_WHAT IS REQUIRED_:
Read the data below line by line and copy each one with "lines" in it.

[[ RECORDS open ]]

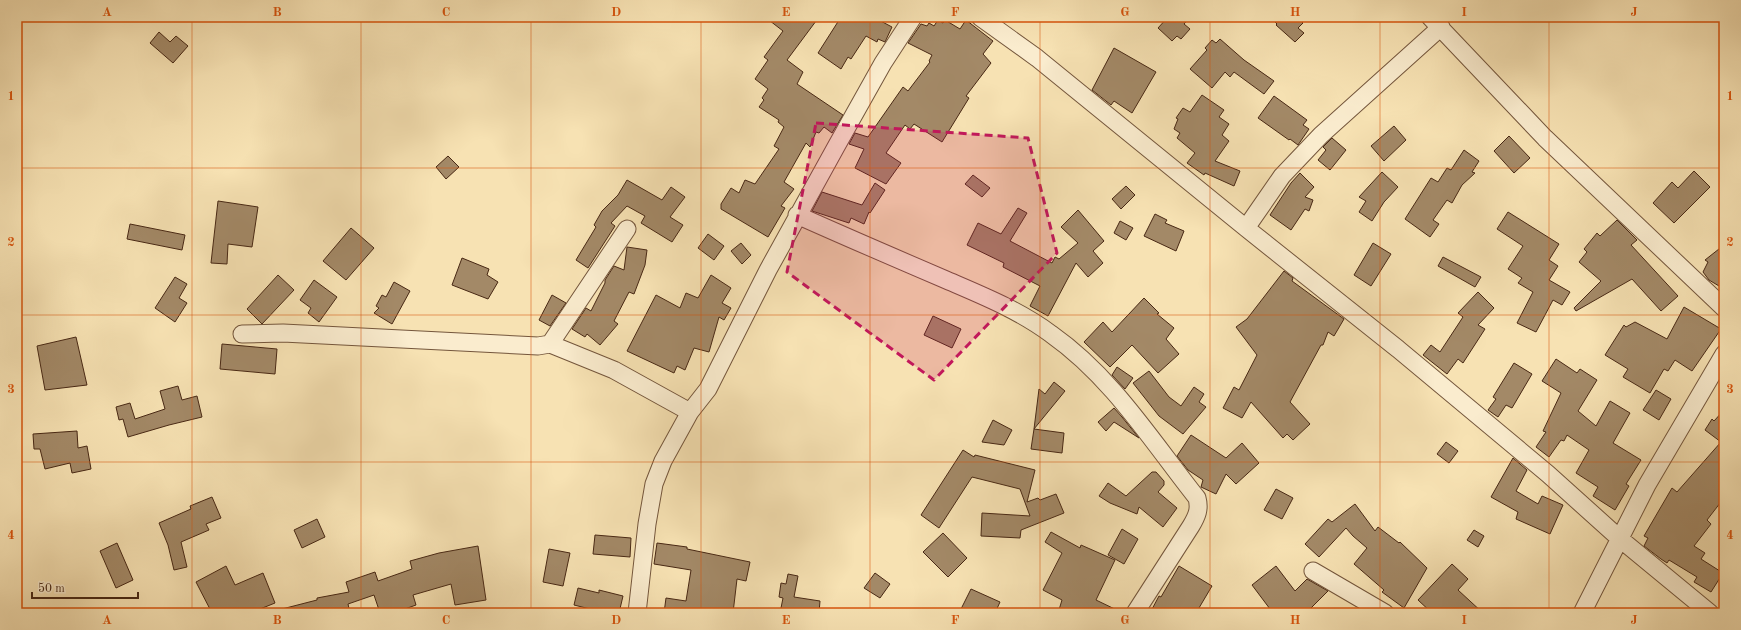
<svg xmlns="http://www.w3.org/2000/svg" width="1741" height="630" font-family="'Old Standard TT',serif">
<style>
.building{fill:#a38967;stroke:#482814}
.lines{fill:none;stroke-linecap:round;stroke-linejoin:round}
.street-casing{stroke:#74563c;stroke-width:19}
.street{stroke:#faecce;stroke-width:17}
.marked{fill:#c2185b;fill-opacity:0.2;stroke:#c2185b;stroke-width:3;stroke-dasharray:8 5;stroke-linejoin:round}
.grid{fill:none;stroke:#d8540d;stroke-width:1;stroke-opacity:0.55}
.neatline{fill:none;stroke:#d8540d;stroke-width:1.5}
.grid-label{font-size:13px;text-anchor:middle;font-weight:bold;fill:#d8540d}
</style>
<rect width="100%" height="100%" fill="#f7e2b3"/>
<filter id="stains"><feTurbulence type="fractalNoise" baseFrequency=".005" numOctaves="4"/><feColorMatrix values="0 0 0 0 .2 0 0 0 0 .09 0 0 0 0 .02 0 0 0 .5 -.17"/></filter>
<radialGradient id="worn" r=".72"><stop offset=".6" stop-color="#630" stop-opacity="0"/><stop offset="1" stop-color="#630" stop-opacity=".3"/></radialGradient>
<path class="building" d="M765,17H819L787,60L803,72L797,84L843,115L832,133L824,127L819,133L816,132L810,147L806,143L784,182L794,189L781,206L785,208L768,237L721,209V204L731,188L739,193L745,180L755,184L779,149L774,146L784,127L778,122L779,120L759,107L764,100L762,98L768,89L755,79L768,60L764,57L783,31Z
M841,17H873L892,27L885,42L878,39L877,42L866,36L851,59L848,57L841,69L818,53Z
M1168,17H1190L1184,24L1190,29L1181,39L1177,36L1172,41L1158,28Z
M1270,17H1297L1303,23L1298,28L1304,33L1295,42L1276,25L1277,24Z
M938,20L943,23L945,20L960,29L966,20L993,41L983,54L991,63L966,96L969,98L942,142L914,124L910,129L905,125L886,153L901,163L886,184L855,168L864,149L849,144L855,133L868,137L903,87L908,91L930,62L929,61L932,55L908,43L921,24L927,26L929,23L934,26Z
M159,32L170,42L176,36L188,46L173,63L150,43Z
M1220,39L1244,60L1274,81L1264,94L1234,72L1230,77L1225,72L1212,88L1190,69L1207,50L1205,48L1212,40L1216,43Z
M1114,48L1156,72L1132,113L1114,101L1111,105L1092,90Z
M1202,95L1224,110L1219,117L1229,124L1222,135L1229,141L1215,161L1240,171L1234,186L1205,173L1204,175L1187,163L1195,153L1177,138L1180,133L1174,129L1178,119L1176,118L1183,108L1190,112Z
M1274,96L1307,120L1303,125L1309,129L1298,145L1290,139L1289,140L1258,118Z
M1394,126L1406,140L1384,161L1371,146Z
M1509,136L1530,158L1514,173L1494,151Z
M1332,138L1346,150L1330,170L1318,160L1326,150L1323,147Z
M1464,150L1479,161L1472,172L1475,173L1462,185L1452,203L1447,200L1433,220L1439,224L1430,237L1405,219L1431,178L1438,182L1447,168L1451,170Z
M448,156L459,167L446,179L436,167Z
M1694,171L1710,187L1674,223L1653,203L1672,182L1678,188Z
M1382,172L1398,187L1384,202L1372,221L1359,212L1366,201L1359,197Z
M1300,173L1314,187L1305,197L1313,200L1309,211L1305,209L1291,230L1270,215L1291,183Z
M973,175L990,188L982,197L965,184Z
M627,180L662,200L671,187L685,197L670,217L683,225L672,242L641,223L645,216L627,206L611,223L615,226L588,268L576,260L596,227L594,225L602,211L618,195Z
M875,183L885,190L870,213L869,212L864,224L851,218L849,223L812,211L822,192L862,205Z
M1126,186L1135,195L1121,209L1112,199Z
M218,201L258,207L252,247L228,244L227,264L211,263Z
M1018,208L1027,213L1010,241L1052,263L1055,257L1059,259L1078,243L1061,227L1078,210L1104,241L1093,251L1103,263L1088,277L1076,263L1048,316L1030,306L1040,286L1003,267L1004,263L967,245L978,223L1001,234Z
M1508,212L1559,244L1549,260L1558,266L1549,280L1570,292L1562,305L1553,300L1536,332L1517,323L1533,292L1518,283L1522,278L1508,269L1523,246L1497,229Z
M1155,214L1167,220L1165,223L1184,231L1176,251L1144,236Z
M1617,220L1637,240L1631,245L1678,296L1661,311L1632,279L1576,311L1574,308L1601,281L1579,262L1587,252L1584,249L1597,233L1600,236Z
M1120,221L1133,228L1126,240L1114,233Z
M130,224L185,235L182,250L127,239Z
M351,228L374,248L346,280L323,261Z
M708,234L724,246L714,260L698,248Z
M741,243L751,255L742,264L731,251Z
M1373,243L1391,254L1371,286L1354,275Z
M1724,245V289L1709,280L1703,272L1708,262L1705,260Z
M627,247L647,250L645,265L634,294L629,292L614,321L618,324L600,345L587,334L585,337L572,329L586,308L591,311L605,283V280L614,266L624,270Z
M1443,257L1481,277L1475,287L1438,266Z
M462,258L489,269L487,275L498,282L488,299L452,285Z
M1284,271L1293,278L1292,281L1344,319L1334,336L1328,332L1323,345H1321L1290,402L1310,424L1293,440L1287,434L1283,438L1251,402L1242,418L1223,408L1234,387L1239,390L1257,355L1236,327L1247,319Z
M278,275L294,290L262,324L247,309Z
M711,275L731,288L722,303L731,308L724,320L719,317L709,352L694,348L685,370L677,366L674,373L627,351L656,295L680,308L686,293L698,298Z
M175,277L187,284L179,298L187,303L175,322L155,308Z
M314,280L337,297L319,322L308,313L311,308L300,300Z
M394,282L410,291L392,324L374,313L379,308L376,306L382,295L386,297Z
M1478,292L1494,308L1478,325L1485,329L1463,363L1458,359L1447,374L1423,355L1431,345L1440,352L1463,317L1458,313Z
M552,295L566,303L550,326L539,320Z
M1144,298L1159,313L1157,314L1174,328L1166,339L1179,354L1158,373L1132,345L1110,367L1084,342L1103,322L1112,332Z
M1684,307L1721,329L1692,371L1675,360L1668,371L1664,369L1650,393L1623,377L1628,369L1605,355L1624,325L1626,327L1635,322L1667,339Z
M933,316L961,329L952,348L924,335Z
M76,337L87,385L45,390L37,346Z
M222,344L277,349L275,374L220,369Z
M1556,359L1577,373L1580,369L1597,380L1578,411L1596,426L1610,401L1630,413L1613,443L1641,460L1626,484L1629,486L1615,510L1593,496L1598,487L1576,473L1589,450L1567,435L1564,441L1561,440L1549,457L1536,447L1546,432L1543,431L1561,393L1542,381Z
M1514,363L1532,374L1512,408L1506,405L1498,417L1488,410L1496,399L1493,397Z
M1117,367L1133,378L1125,389L1112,375Z
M1149,371L1169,397L1181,406L1194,387L1204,394L1199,402L1206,407L1183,434L1159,416L1133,383Z
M1054,382L1065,391L1034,429L1039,389L1045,394Z
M178,386L182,400L197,396L202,417L169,425L128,437L123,419L119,420L116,407L130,403L135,419L165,409L160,391Z
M1656,390L1671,399L1659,420L1643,410Z
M1114,408L1122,417L1139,438L1114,422L1106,431L1098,422Z
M1724,410V498L1707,520L1711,524L1694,546L1705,553L1701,559L1723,573L1711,592L1694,582L1697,577L1669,560L1667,563L1661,559L1644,546L1648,538L1644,536L1672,488L1677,492L1721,442L1705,430L1712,419L1714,421Z
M993,420L1012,430L1004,445L982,442Z
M1034,429L1064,433L1062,453L1031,449Z
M77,431L78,448L87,446L91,469L72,473L70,463L45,469L40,449H34L33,434Z
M1191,435L1226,458L1242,443L1259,463L1236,484L1226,474L1216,494L1201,487L1203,480L1188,470L1177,456Z
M1446,442L1458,451L1449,463L1437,454Z
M963,450L974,457L975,455L1035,470L1027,502L1038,498L1040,500L1056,494L1064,513L1021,530L1020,538L981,536L982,513L1030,516L1020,489L972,477L939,528L921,515Z
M1513,458L1527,470L1516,491L1538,504L1542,496L1563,505L1550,534L1516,519L1518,512L1491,497Z
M1152,472H1156L1164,481V485L1158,492L1177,508L1163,527L1139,507L1137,514L1110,503L1099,496L1108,483L1126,496Z
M1276,489L1293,498L1282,519L1264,510Z
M212,497L221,518L206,524L209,530L181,542L187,567L174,570L168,545L159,523L191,509L190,506Z
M1355,504L1375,531L1378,527L1399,543L1400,542L1427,568L1404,608L1382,592L1384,590L1354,564L1367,548L1353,536L1346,528L1319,557L1305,544L1328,519L1332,522Z
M317,519L325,537L302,548L294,530Z
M1122,529L1138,539L1124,564L1108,555Z
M1474,530L1484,536L1478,547L1467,540Z
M1051,532L1080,548L1081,545L1115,560L1096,600L1123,613H1058L1062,600L1043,590L1062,553L1045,542Z
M943,533L967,558L948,577L923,552Z
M595,535L631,538L630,557L593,554Z
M117,543L133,580L116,588L100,551Z
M657,543L687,547V549L750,562L746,581L737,579L733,613H664L666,598L686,601L691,570L654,564Z
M478,546L486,600L455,605L451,584L413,595L416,605L394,613H380L374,595L348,604L350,613H283L282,609L317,600V598L349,592L346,582L375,572L378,581L412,569L410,561L439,553Z
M549,549L570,553L563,586L543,582Z
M1452,564L1468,579L1458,590L1483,613H1432L1418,600Z
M226,566L235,585L263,573L275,603L250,613H212L196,582Z
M1179,566L1212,586L1196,613H1150L1159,596L1161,597Z
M1276,566L1295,591L1307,579L1328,591L1306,613H1276L1270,609L1252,585Z
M875,573L890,584L880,598L864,588Z
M788,574L798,576L794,597L820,601L819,613H780L783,598L779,597L781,583L786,584Z
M578,588L599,593V590L623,596L619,613H606L574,605Z
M971,589L1000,602L995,613H959Z"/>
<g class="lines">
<defs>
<path id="street" d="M980,17L1037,58L1246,228L1398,349L1548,474L1619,538L1710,613
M1430,17L1545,138L1724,308
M797,215C846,237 895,258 944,279C981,295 1019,310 1051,334C1112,377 1151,440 1197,498C1200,509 1197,516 1191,526L1135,613
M1246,228L1282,176L1321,135L1441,27
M242,334L283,333L538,346L550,344L614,370L690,412
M550,344L627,229
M1313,571L1385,613
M637,613L647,524L654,484L663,461L690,412L708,389L768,270L837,145L883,63L913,17
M1582,613L1647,485L1724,354"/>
</defs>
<use href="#street" class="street-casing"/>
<use href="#street" class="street"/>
</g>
<path class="marked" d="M816,123L1028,138L1057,253L934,380L787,272Z"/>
<path class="grid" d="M192,17V613M361,17V613M531,17V613M701,17V613M870,17V613M1040,17V613M1210,17V613M1380,17V613M1549,17V613M17,168H1724M17,315H1724M17,462H1724"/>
<rect width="1741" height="630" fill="none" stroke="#f7e2b3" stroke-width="44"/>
<path d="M32 592v6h106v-6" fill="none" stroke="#482814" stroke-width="2"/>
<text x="38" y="592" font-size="12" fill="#482814" stroke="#faecce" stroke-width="3" paint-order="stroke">50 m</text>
<rect x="22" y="22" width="1697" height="586" class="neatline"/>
<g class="grid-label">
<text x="107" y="16">A</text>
<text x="277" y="16">B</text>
<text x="446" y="16">C</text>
<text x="616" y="16">D</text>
<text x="786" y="16">E</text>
<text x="955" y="16">F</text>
<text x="1125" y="16">G</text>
<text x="1295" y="16">H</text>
<text x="1464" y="16">I</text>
<text x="1634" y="16">J</text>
<text x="11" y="100">1</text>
<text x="1730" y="100">1</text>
<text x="11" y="246">2</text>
<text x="1730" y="246">2</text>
<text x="11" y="393">3</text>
<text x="1730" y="393">3</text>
<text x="11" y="539">4</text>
<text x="1730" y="539">4</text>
<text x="107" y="624">A</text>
<text x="277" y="624">B</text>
<text x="446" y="624">C</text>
<text x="616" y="624">D</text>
<text x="786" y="624">E</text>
<text x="955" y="624">F</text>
<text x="1125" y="624">G</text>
<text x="1295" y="624">H</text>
<text x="1464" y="624">I</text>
<text x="1634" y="624">J</text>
</g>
<rect width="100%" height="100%" filter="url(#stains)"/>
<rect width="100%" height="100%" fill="url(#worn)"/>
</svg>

[[ RECORDS closed ]]

_ANSWER SECTION_:
.lines{fill:none;stroke-linecap:round;stroke-linejoin:round}
<g class="lines">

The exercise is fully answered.